GOAL OF THE EXERCISE -
Write out every line of text in the records below, unchanged and in the same order. Leave the pictures out.

Dataset entries -
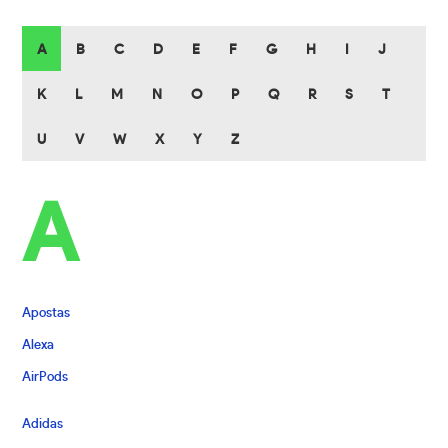
A
B
C
D
E
F
G
H
I
J
K
L
M
N
O
P
Q
R
S
T
U
V
W
X
Y
Z
A
Apostas
Alexa
AirPods
Adidas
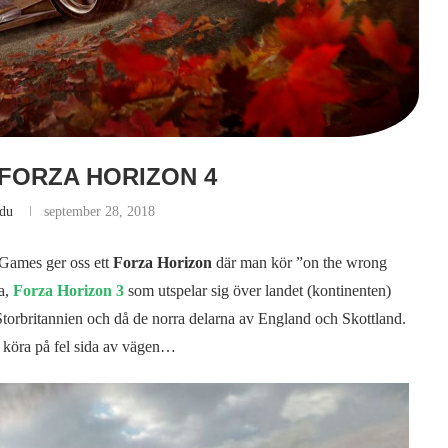
FORZA HORIZON 4
gdu
september 28, 2018
 Games ger oss ett
Forza Horizon
där man kör ”on the wrong
ma,
Forza Horizon 3
som utspelar sig över landet (kontinenten)
Storbritannien och då de norra delarna av England och Skottland.
att köra på fel sida av vägen…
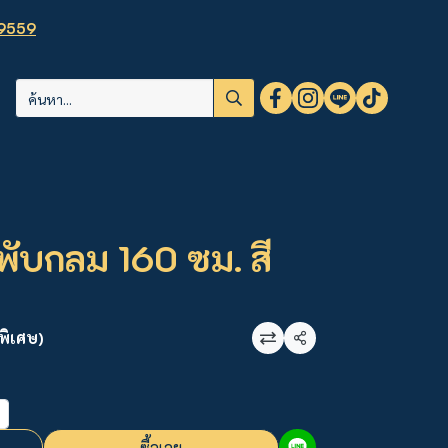
9559
พับกลม 160 ซม. สี
พิเศษ)
แชร์
ซื้อเลย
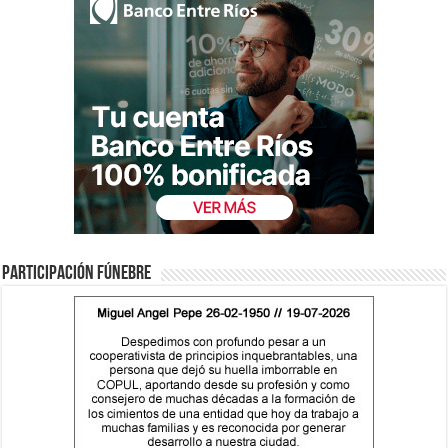
Participación fúnebre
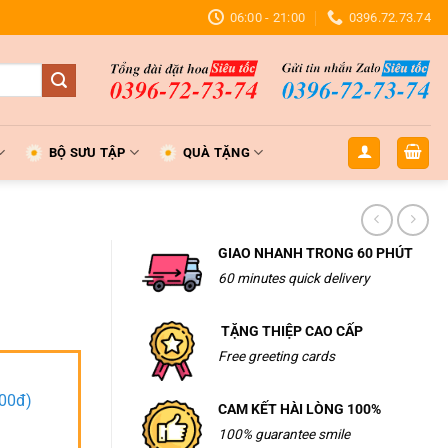
06:00 - 21:00
0396.72.73.74
BỘ SƯU TẬP
QUÀ TẶNG
GIAO NHANH TRONG 60 PHÚT
60 minutes quick delivery
TẶNG THIỆP CAO CẤP
Free greeting cards
000đ)
CAM KẾT HÀI LÒNG 100%
100% guarantee smile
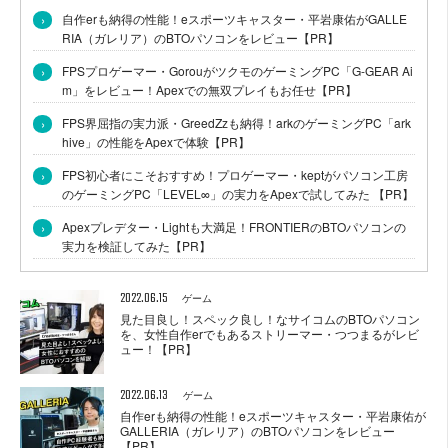
›
自作erも納得の性能！eスポーツキャスター・平岩康佑がGALLE
RIA（ガレリア）のBTOパソコンをレビュー【PR】
›
FPSプロゲーマー・GorouがツクモのゲーミングPC「G-GEAR Ai
m」をレビュー！Apexでの無双プレイもお任せ【PR】
›
FPS界屈指の実力派・GreedZzも納得！arkのゲーミングPC「ark
hive」の性能をApexで体験【PR】
›
FPS初心者にこそおすすめ！プロゲーマー・keptがパソコン工房
のゲーミングPC「LEVEL∞」の実力をApexで試してみた 【PR】
›
Apexプレデター・Lightも大満足！FRONTIERのBTOパソコンの
実力を検証してみた【PR】
2022.06.15
ゲーム
見た目良し！スペック良し！なサイコムのBTOパソコン
を、女性自作erでもあるストリーマー・つつまるがレビ
ュー！【PR】
2022.06.13
ゲーム
自作erも納得の性能！eスポーツキャスター・平岩康佑が
GALLERIA（ガレリア）のBTOパソコンをレビュー
【PR】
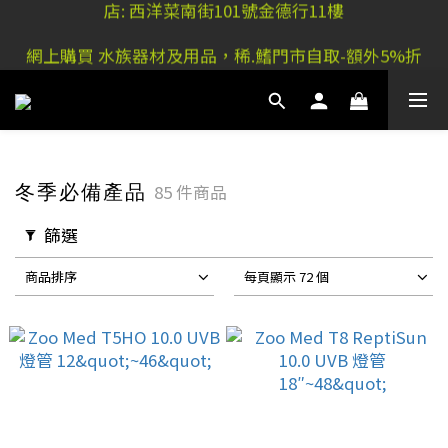
稀.鰭元朗店: 又新街51P號富祐閣16號地下｜ 稀.鰭旺角
網上購買 水族器材及用品，稀.鰭門市自取-額外5%折
店: 西洋菜南街101號金德行11樓
扣
稀.鰭元朗店: 又新街51P號富祐閣16號地下｜ 稀.鰭旺角
店: 西洋菜南街101號金德行11樓
冬季必備產品
85 件商品
篩選
商品排序
每頁顯示 72 個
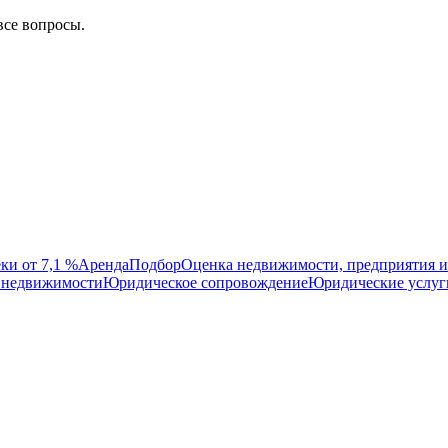
все вопросы.
ки от 7,1 %
Аренда
Подбор
Оценка недвижимости, предприятия и
 недвижимости
Юридическое сопровождение
Юридические услуг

PROBLEM SOLUTION -
A
B
C
D
E
F
G
H
I
J
K
L
M
N
O
P
Q
R
S
T
U
V
W
X
Y
Z
A
Apostas
Alexa
AirPods
Adidas
FORZA HORIZON 4
gdu
september 28, 2018
 Games ger oss ett
Forza Horizon
där man kör ”on the wrong
ma,
Forza Horizon 3
som utspelar sig över landet (kontinenten)
Storbritannien och då de norra delarna av England och Skottland.
att köra på fel sida av vägen…
9559
พับกลม 160 ซม. สี
พิเศษ)
แชร์
ซื้อเลย
Participación fúnebre
06:00 - 21:00
0396.72.73.74
BỘ SƯU TẬP
QUÀ TẶNG
GIAO NHANH TRONG 60 PHÚT
60 minutes quick delivery
TẶNG THIỆP CAO CẤP
Free greeting cards
000đ)
CAM KẾT HÀI LÒNG 100%
100% guarantee smile
›
自作erも納得の性能！eスポーツキャスター・平岩康佑がGALLE
RIA（ガレリア）のBTOパソコンをレビュー【PR】
›
FPSプロゲーマー・GorouがツクモのゲーミングPC「G-GEAR Ai
m」をレビュー！Apexでの無双プレイもお任せ【PR】
›
FPS界屈指の実力派・GreedZzも納得！arkのゲーミングPC「ark
hive」の性能をApexで体験【PR】
›
FPS初心者にこそおすすめ！プロゲーマー・keptがパソコン工房
のゲーミングPC「LEVEL∞」の実力をApexで試してみた 【PR】
›
Apexプレデター・Lightも大満足！FRONTIERのBTOパソコンの
実力を検証してみた【PR】
2022.06.15
ゲーム
見た目良し！スペック良し！なサイコムのBTOパソコン
を、女性自作erでもあるストリーマー・つつまるがレビ
ュー！【PR】
2022.06.13
ゲーム
自作erも納得の性能！eスポーツキャスター・平岩康佑が
GALLERIA（ガレリア）のBTOパソコンをレビュー
【PR】
稀.鰭元朗店: 又新街51P號富祐閣16號地下｜ 稀.鰭旺角
網上購買 水族器材及用品，稀.鰭門市自取-額外5%折
店: 西洋菜南街101號金德行11樓
扣
稀.鰭元朗店: 又新街51P號富祐閣16號地下｜ 稀.鰭旺角
店: 西洋菜南街101號金德行11樓
冬季必備產品
85 件商品
篩選
商品排序
每頁顯示 72 個
все вопросы.
ки от 7,1 %
Аренда
Подбор
Оценка недвижимости, предприятия и
 недвижимости
Юридическое сопровождение
Юридические услуг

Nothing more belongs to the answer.